_Assignment_
Change every "hackers" in the rows below to "attackers" and leave all other text as it is.

Segment Start: Record extracts

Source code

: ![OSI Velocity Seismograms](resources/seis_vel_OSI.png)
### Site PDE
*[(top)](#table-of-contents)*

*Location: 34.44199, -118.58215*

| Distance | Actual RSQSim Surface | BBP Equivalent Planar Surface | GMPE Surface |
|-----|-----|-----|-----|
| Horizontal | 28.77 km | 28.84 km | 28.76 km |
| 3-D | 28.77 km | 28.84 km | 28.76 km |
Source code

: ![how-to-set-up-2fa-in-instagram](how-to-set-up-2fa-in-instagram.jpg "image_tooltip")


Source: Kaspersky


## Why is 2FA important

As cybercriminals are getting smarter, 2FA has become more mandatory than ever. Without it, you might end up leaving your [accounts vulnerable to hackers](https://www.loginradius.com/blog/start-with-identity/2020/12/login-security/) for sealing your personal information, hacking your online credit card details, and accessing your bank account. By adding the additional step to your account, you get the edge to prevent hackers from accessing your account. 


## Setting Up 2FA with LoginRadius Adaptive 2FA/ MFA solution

Segment End: Record extracts

_Output of the task_
Source code

: ![OSI Velocity Seismograms](resources/seis_vel_OSI.png)
### Site PDE
*[(top)](#table-of-contents)*

*Location: 34.44199, -118.58215*

| Distance | Actual RSQSim Surface | BBP Equivalent Planar Surface | GMPE Surface |
|-----|-----|-----|-----|
| Horizontal | 28.77 km | 28.84 km | 28.76 km |
| 3-D | 28.77 km | 28.84 km | 28.76 km |
Source code

: ![how-to-set-up-2fa-in-instagram](how-to-set-up-2fa-in-instagram.jpg "image_tooltip")


Source: Kaspersky


## Why is 2FA important

As cybercriminals are getting smarter, 2FA has become more mandatory than ever. Without it, you might end up leaving your [accounts vulnerable to attackers](https://www.loginradius.com/blog/start-with-identity/2020/12/login-security/) for sealing your personal information, hacking your online credit card details, and accessing your bank account. By adding the additional step to your account, you get the edge to prevent attackers from accessing your account. 


## Setting Up 2FA with LoginRadius Adaptive 2FA/ MFA solution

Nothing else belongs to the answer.